John Parkinson is a name that should ring a bell for many students of Seattle architectural history because, prior to his move to Los Angeles in 1894, he designed some of the city’s most distinguished buildings beginning in 1889. While his Butler Block (1889-90) has not survived, his Seattle National Bank Building, now the Interurban Building (1890-92), is the most distinguished example of Romanesque Revival in Seattle. He designed B.F. Day School (1891-92) in Fremont, leading to his appointment as Seattle’s first school architect and superintendent of construction.
At the time of his death in Los Angeles in 1935, the Los Angeles Times praised him, “Future generations have only to walk through the streets of Los Angeles to be reminded how much John Parkinson in his lifetime contributed to the city that grew up under his hand.” Stephen Gee proves that this singular visionary created the look of America’s most dynamic metropolis, long before the world recognized the city’s importance. Among more than four hundred Parkinson buildings in the City of Angels are the iconic Los Angeles City Hall, Bullock’s Wilshire Department Store, Los Angeles Memorial Coliseum, and Los Angeles Union Station.

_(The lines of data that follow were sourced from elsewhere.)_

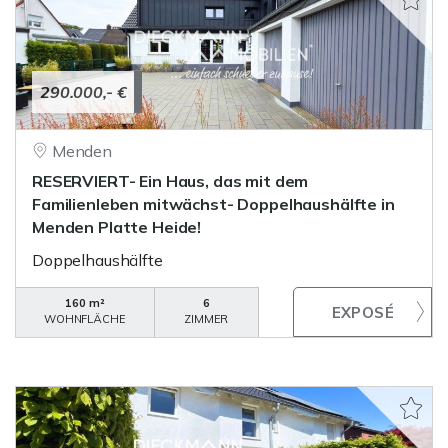
290.000,- €
Menden
RESERVIERT- Ein Haus, das mit dem
Familienleben mitwächst- Doppelhaushälfte in
Menden Platte Heide!
Doppelhaushälfte
160 m²
6
WOHNFLÄCHE
ZIMMER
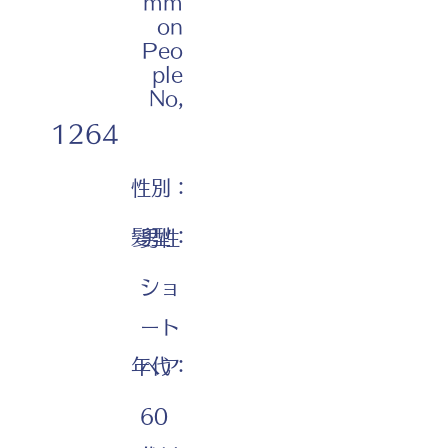
mm
on
Peo
ple
No,
1264
性別：
髪型：
男性
ショ
ート
年代：
ヘア
60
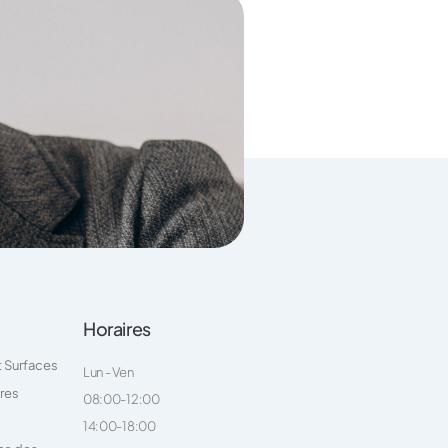
Horaires
t Surfaces
Lun - Ven
ires
08:00-12:00
14:00-18:00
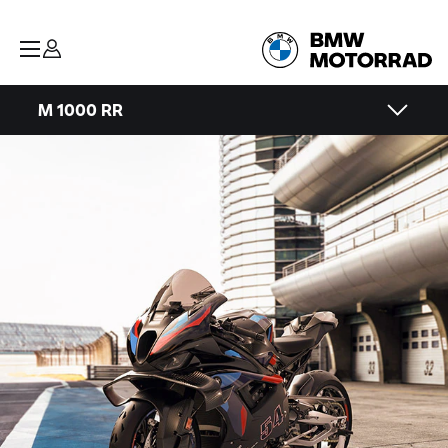
M 1000 RR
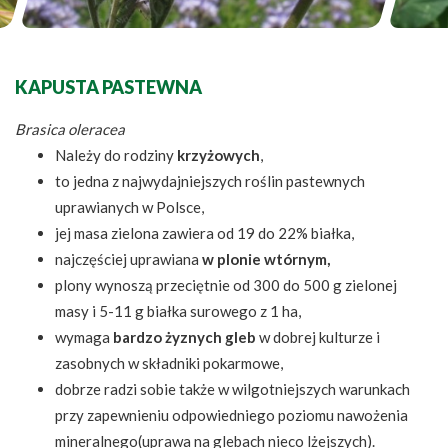
KAPUSTA PASTEWNA
Brasica oleracea
Należy do rodziny
krzyżowych
,
to jedna z najwydajniejszych roślin pastewnych
uprawianych w Polsce,
jej masa zielona zawiera od 19 do 22% białka,
najczęściej uprawiana
w plonie wtórnym,
plony wynoszą przeciętnie od 300 do 500 g zielonej
masy i 5-11 g białka surowego z 1 ha,
wymaga
bardzo żyznych gleb
w dobrej kulturze i
zasobnych w składniki pokarmowe,
dobrze radzi sobie także w wilgotniejszych warunkach
przy zapewnieniu odpowiedniego poziomu nawożenia
mineralnego(uprawa na glebach nieco lżejszych).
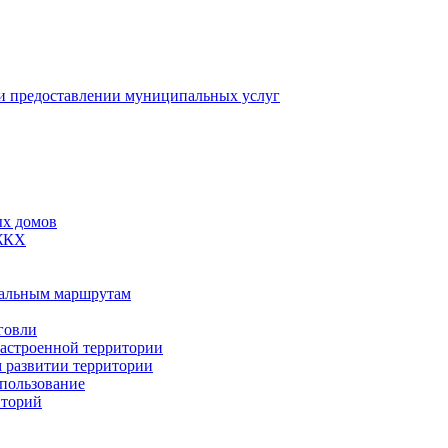
 предоставлении муниципальных услуг
ых домов
 ЖКХ
пальным маршрутам
говли
застроенной территории
м развитии территории
спользование
иторий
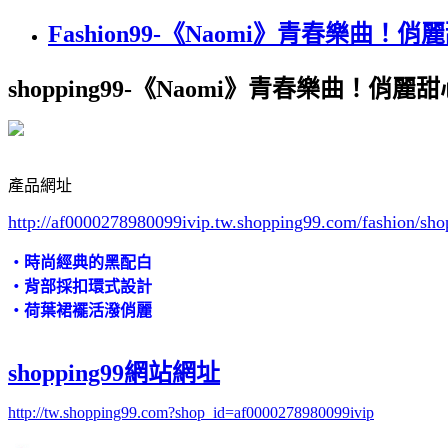
Fashion99-《Naomi》青春樂曲
shopping99-《Naomi》青春樂曲！俏
產品網址
http://af0000278980099ivip.tw.shopping99.com/fashion
‧時尚經典的黑配白
‧背部採扣環式設計
‧荷葉裙襬活潑俏麗
shopping99網站網址
http://tw.shopping99.com?shop_id=af0000278980099ivip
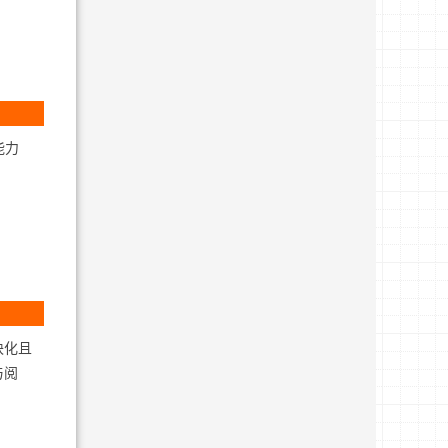
能力
块化且
与阅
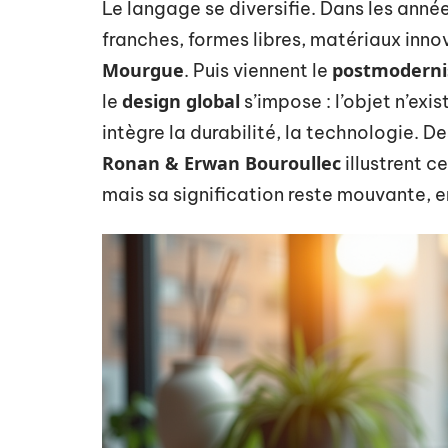
Le langage se diversifie. Dans les anné
franches, formes libres, matériaux inn
Mourgue
postmodern
. Puis viennent le
design global
le
s’impose : l’objet n’exi
intègre la durabilité, la technologie.
Ronan & Erwan Bouroullec
illustrent c
mais sa signification reste mouvante, 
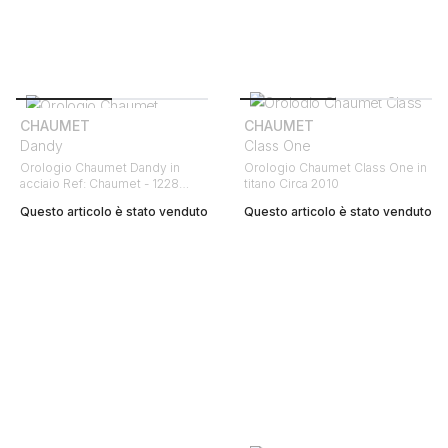
CHAUMET
CHAUMET
Dandy
Class One
Orologio Chaumet Dandy in
Orologio Chaumet Class One in
acciaio Ref: Chaumet - 1228
titano Circa 2010
Circa 2000
Questo articolo è stato venduto
Questo articolo è stato venduto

Stephen Gee shares Parkinson’s monumental contributions to the city he loved. Gee is a writer and television producer based in Los Angeles. He is the author of Iconic Vision: John Parkinson, Architect of Los Angeles and Los Angeles Central Library: A History of its Art and Architecture. Gee has worked on numerous award-winning television productions and has directed and produced live coverage of high-profile news stories, including U.S. presidential elections, important court cases, Hollywood events, as well as disasters—including the 9/11 tragedy. He has lived in Los Angeles since 1995.